— ASSIGNED TASK —
With the pictures omitted, write out the entries that follow exactly as they stand.

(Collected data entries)
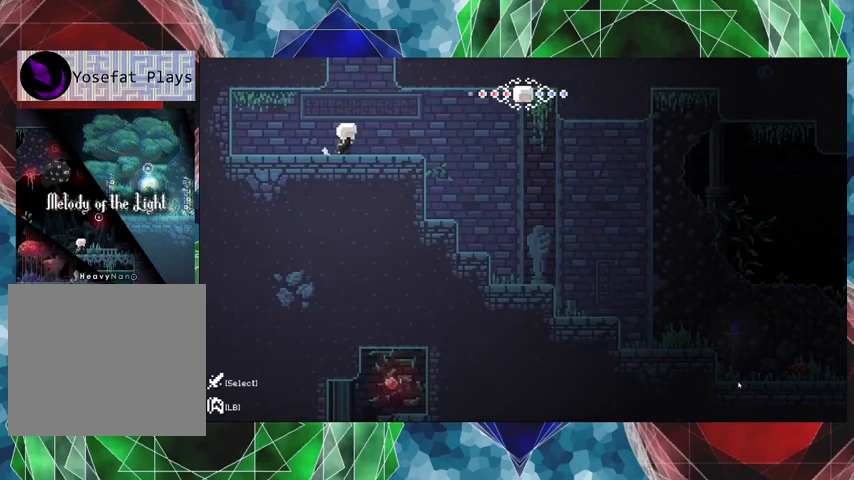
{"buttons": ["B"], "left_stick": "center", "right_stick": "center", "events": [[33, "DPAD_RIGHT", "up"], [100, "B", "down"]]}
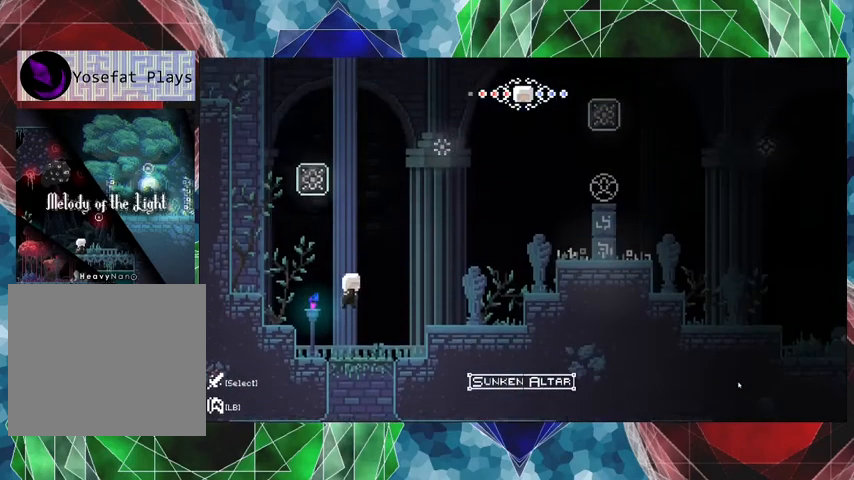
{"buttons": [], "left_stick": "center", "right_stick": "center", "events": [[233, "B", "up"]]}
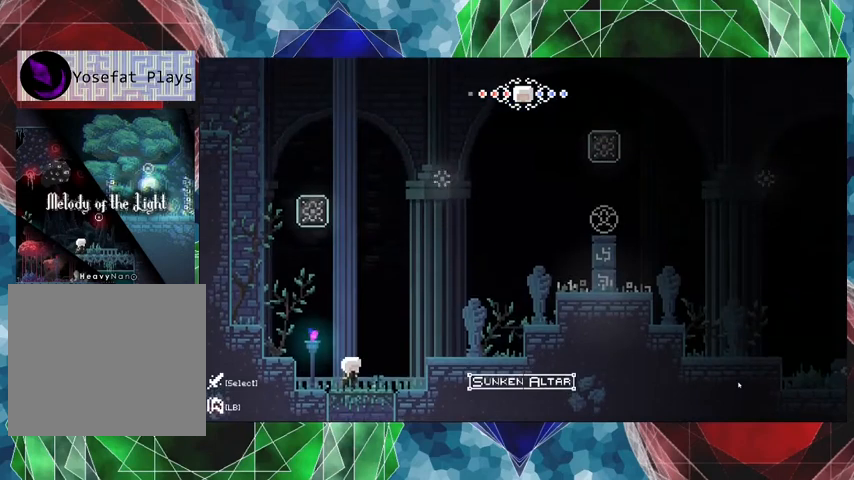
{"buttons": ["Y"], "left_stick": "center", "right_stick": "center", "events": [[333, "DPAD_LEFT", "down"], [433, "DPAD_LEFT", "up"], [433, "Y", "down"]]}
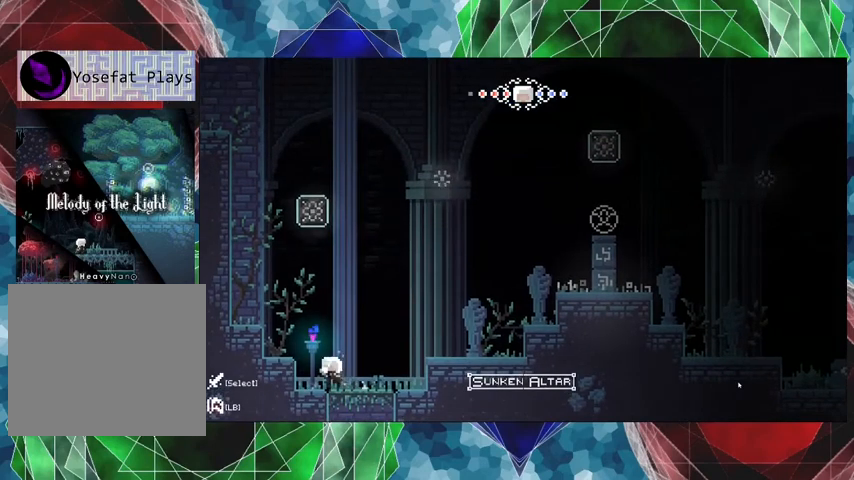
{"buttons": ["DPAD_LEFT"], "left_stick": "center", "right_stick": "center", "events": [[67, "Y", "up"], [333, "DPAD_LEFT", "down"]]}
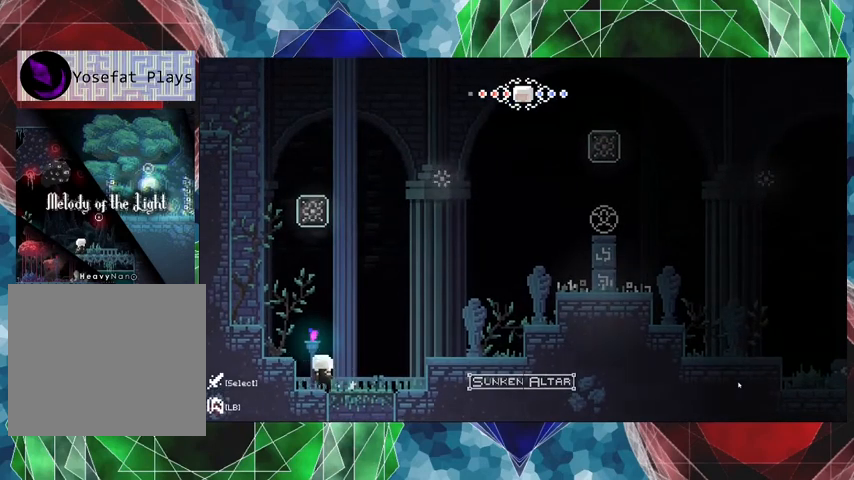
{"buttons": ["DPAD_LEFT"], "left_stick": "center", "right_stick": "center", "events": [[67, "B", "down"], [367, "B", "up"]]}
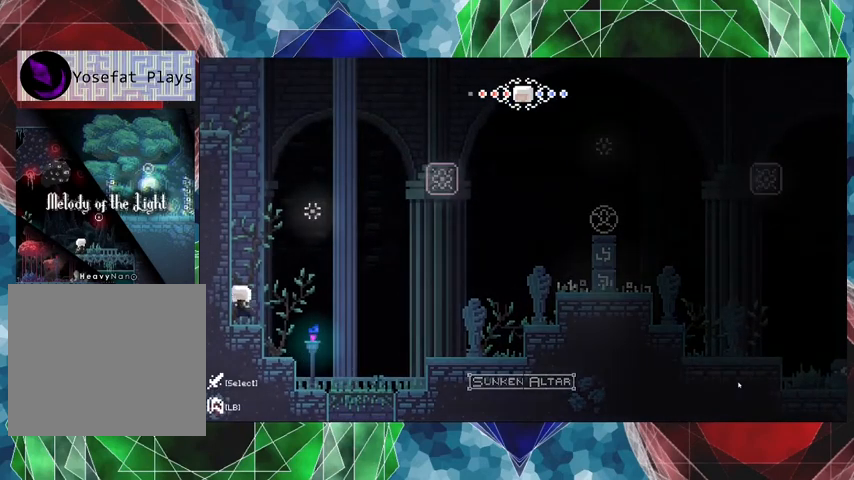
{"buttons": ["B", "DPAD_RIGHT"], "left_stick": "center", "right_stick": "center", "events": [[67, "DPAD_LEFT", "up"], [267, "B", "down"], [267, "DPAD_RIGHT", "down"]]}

— SOLVED EXERCISE —
{"buttons": ["B"], "left_stick": "center", "right_stick": "center", "events": [[33, "DPAD_RIGHT", "up"], [100, "B", "down"]]}
{"buttons": [], "left_stick": "center", "right_stick": "center", "events": [[233, "B", "up"]]}
{"buttons": ["Y"], "left_stick": "center", "right_stick": "center", "events": [[333, "DPAD_LEFT", "down"], [433, "DPAD_LEFT", "up"], [433, "Y", "down"]]}
{"buttons": ["DPAD_LEFT"], "left_stick": "center", "right_stick": "center", "events": [[67, "Y", "up"], [333, "DPAD_LEFT", "down"]]}
{"buttons": ["DPAD_LEFT"], "left_stick": "center", "right_stick": "center", "events": [[67, "B", "down"], [367, "B", "up"]]}
{"buttons": ["B", "DPAD_RIGHT"], "left_stick": "center", "right_stick": "center", "events": [[67, "DPAD_LEFT", "up"], [267, "B", "down"], [267, "DPAD_RIGHT", "down"]]}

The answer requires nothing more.